▶ _Task statement_
Put each line of the entries below into a Markdown table with the columns Row and Text. Number the rows in order and leave out any blank lines.

Entries from a dataset
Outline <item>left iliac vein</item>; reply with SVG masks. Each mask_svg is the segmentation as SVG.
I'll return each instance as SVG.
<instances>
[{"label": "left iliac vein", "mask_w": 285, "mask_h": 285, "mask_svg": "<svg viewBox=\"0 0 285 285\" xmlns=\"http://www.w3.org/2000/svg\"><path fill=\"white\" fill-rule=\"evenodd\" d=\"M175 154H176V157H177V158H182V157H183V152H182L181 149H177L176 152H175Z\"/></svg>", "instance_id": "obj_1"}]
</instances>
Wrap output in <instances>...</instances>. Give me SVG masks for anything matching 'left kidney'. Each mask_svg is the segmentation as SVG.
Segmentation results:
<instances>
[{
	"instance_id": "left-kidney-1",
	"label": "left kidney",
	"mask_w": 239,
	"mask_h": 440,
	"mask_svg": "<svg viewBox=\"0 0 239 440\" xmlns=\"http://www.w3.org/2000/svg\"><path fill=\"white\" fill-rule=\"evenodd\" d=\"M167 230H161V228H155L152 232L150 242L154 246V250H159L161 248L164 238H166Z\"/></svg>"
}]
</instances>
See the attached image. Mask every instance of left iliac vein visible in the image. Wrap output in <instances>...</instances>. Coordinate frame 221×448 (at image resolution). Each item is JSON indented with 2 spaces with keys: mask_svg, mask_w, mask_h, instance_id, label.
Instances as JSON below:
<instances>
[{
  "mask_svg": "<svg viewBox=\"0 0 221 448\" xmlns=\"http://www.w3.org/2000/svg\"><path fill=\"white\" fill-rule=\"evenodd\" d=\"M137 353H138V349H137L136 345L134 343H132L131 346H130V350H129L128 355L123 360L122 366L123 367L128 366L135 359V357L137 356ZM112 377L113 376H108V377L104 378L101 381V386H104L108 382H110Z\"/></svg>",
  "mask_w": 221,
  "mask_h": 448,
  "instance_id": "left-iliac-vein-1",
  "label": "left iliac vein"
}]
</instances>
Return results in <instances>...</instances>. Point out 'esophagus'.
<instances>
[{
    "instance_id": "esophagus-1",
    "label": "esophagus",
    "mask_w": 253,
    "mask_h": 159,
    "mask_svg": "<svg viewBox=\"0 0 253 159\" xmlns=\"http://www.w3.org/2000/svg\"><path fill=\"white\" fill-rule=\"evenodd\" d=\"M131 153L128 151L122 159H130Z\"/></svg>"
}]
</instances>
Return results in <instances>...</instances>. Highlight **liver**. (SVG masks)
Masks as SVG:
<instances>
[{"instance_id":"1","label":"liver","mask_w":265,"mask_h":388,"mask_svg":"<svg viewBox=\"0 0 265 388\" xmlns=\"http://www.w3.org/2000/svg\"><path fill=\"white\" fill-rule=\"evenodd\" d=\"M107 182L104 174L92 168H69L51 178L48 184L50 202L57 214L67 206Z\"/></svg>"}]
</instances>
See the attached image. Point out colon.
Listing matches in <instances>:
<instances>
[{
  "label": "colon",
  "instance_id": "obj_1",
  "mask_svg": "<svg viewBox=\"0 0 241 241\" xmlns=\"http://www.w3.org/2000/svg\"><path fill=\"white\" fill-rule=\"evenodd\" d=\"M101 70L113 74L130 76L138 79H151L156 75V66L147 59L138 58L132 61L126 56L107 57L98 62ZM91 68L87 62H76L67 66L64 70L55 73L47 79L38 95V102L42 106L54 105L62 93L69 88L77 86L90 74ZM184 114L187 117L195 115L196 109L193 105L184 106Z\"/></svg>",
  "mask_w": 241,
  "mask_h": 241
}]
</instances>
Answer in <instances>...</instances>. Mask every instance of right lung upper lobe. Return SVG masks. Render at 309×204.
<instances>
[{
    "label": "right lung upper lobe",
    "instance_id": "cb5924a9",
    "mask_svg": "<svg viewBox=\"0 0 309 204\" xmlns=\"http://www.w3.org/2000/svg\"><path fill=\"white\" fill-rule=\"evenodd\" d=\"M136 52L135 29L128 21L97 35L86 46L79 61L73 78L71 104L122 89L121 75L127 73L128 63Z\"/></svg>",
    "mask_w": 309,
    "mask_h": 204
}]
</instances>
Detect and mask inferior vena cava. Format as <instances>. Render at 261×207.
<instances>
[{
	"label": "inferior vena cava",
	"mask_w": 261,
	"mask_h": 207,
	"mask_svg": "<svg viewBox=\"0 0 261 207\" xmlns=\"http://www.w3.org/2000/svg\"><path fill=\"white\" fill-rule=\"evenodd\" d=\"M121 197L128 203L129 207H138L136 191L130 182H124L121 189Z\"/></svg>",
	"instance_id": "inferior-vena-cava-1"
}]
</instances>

▶ _Written reply_
| Row | Text |
|---|---|
| 1 | Outline <item>left iliac vein</item>; reply with SVG masks. Each mask_svg is the segmentation as SVG. |
| 2 | I'll return each instance as SVG. |
| 3 | <instances> |
| 4 | [{"label": "left iliac vein", "mask_w": 285, "mask_h": 285, "mask_svg": "<svg viewBox=\"0 0 285 285\" xmlns=\"http://www.w3.org/2000/svg\"><path fill=\"white\" fill-rule=\"evenodd\" d=\"M175 154H176V157H177V158H182V157H183V152H182L181 149H177L176 152H175Z\"/></svg>", "instance_id": "obj_1"}] |
| 5 | </instances> |
| 6 | Wrap output in <instances>...</instances>. Give me SVG masks for anything matching 'left kidney'. Each mask_svg is the segmentation as SVG. |
| 7 | Segmentation results: |
| 8 | <instances> |
| 9 | [{ |
| 10 | 	"instance_id": "left-kidney-1", |
| 11 | 	"label": "left kidney", |
| 12 | 	"mask_w": 239, |
| 13 | 	"mask_h": 440, |
| 14 | 	"mask_svg": "<svg viewBox=\"0 0 239 440\" xmlns=\"http://www.w3.org/2000/svg\"><path fill=\"white\" fill-rule=\"evenodd\" d=\"M167 230H161V228H155L152 232L150 242L154 246V250H159L161 248L164 238H166Z\"/></svg>" |
| 15 | }] |
| 16 | </instances> |
| 17 | See the attached image. Mask every instance of left iliac vein visible in the image. Wrap output in <instances>...</instances>. Coordinate frame 221×448 (at image resolution). Each item is JSON indented with 2 spaces with keys: mask_svg, mask_w, mask_h, instance_id, label. |
| 18 | Instances as JSON below: |
| 19 | <instances> |
| 20 | [{ |
| 21 |   "mask_svg": "<svg viewBox=\"0 0 221 448\" xmlns=\"http://www.w3.org/2000/svg\"><path fill=\"white\" fill-rule=\"evenodd\" d=\"M137 353H138V349H137L136 345L134 343H132L131 346H130V350H129L128 355L123 360L122 366L123 367L128 366L135 359V357L137 356ZM112 377L113 376H108V377L104 378L101 381V386H104L108 382H110Z\"/></svg>", |
| 22 |   "mask_w": 221, |
| 23 |   "mask_h": 448, |
| 24 |   "instance_id": "left-iliac-vein-1", |
| 25 |   "label": "left iliac vein" |
| 26 | }] |
| 27 | </instances> |
| 28 | Return results in <instances>...</instances>. Point out 'esophagus'. |
| 29 | <instances> |
| 30 | [{ |
| 31 |     "instance_id": "esophagus-1", |
| 32 |     "label": "esophagus", |
| 33 |     "mask_w": 253, |
| 34 |     "mask_h": 159, |
| 35 |     "mask_svg": "<svg viewBox=\"0 0 253 159\" xmlns=\"http://www.w3.org/2000/svg\"><path fill=\"white\" fill-rule=\"evenodd\" d=\"M131 153L128 151L122 159H130Z\"/></svg>" |
| 36 | }] |
| 37 | </instances> |
| 38 | Return results in <instances>...</instances>. Highlight **liver**. (SVG masks) |
| 39 | Masks as SVG: |
| 40 | <instances> |
| 41 | [{"instance_id":"1","label":"liver","mask_w":265,"mask_h":388,"mask_svg":"<svg viewBox=\"0 0 265 388\" xmlns=\"http://www.w3.org/2000/svg\"><path fill=\"white\" fill-rule=\"evenodd\" d=\"M107 182L104 174L92 168H69L51 178L48 184L50 202L57 214L67 206Z\"/></svg>"}] |
| 42 | </instances> |
| 43 | See the attached image. Point out colon. |
| 44 | Listing matches in <instances>: |
| 45 | <instances> |
| 46 | [{ |
| 47 |   "label": "colon", |
| 48 |   "instance_id": "obj_1", |
| 49 |   "mask_svg": "<svg viewBox=\"0 0 241 241\" xmlns=\"http://www.w3.org/2000/svg\"><path fill=\"white\" fill-rule=\"evenodd\" d=\"M101 70L113 74L130 76L138 79H151L156 75V66L147 59L138 58L132 61L126 56L107 57L98 62ZM91 68L87 62H76L67 66L64 70L55 73L47 79L38 95V102L42 106L54 105L62 93L69 88L77 86L90 74ZM184 114L187 117L195 115L196 109L193 105L184 106Z\"/></svg>", |
| 50 |   "mask_w": 241, |
| 51 |   "mask_h": 241 |
| 52 | }] |
| 53 | </instances> |
| 54 | Answer in <instances>...</instances>. Mask every instance of right lung upper lobe. Return SVG masks. Render at 309×204. |
| 55 | <instances> |
| 56 | [{ |
| 57 |     "label": "right lung upper lobe", |
| 58 |     "instance_id": "cb5924a9", |
| 59 |     "mask_svg": "<svg viewBox=\"0 0 309 204\" xmlns=\"http://www.w3.org/2000/svg\"><path fill=\"white\" fill-rule=\"evenodd\" d=\"M136 52L135 29L128 21L97 35L86 46L79 61L73 78L71 104L122 89L121 75L127 73L128 63Z\"/></svg>", |
| 60 |     "mask_w": 309, |
| 61 |     "mask_h": 204 |
| 62 | }] |
| 63 | </instances> |
| 64 | Detect and mask inferior vena cava. Format as <instances>. Render at 261×207. |
| 65 | <instances> |
| 66 | [{ |
| 67 | 	"label": "inferior vena cava", |
| 68 | 	"mask_w": 261, |
| 69 | 	"mask_h": 207, |
| 70 | 	"mask_svg": "<svg viewBox=\"0 0 261 207\" xmlns=\"http://www.w3.org/2000/svg\"><path fill=\"white\" fill-rule=\"evenodd\" d=\"M121 197L128 203L129 207H138L136 191L130 182H124L121 189Z\"/></svg>", |
| 71 | 	"instance_id": "inferior-vena-cava-1" |
| 72 | }] |
| 73 | </instances> |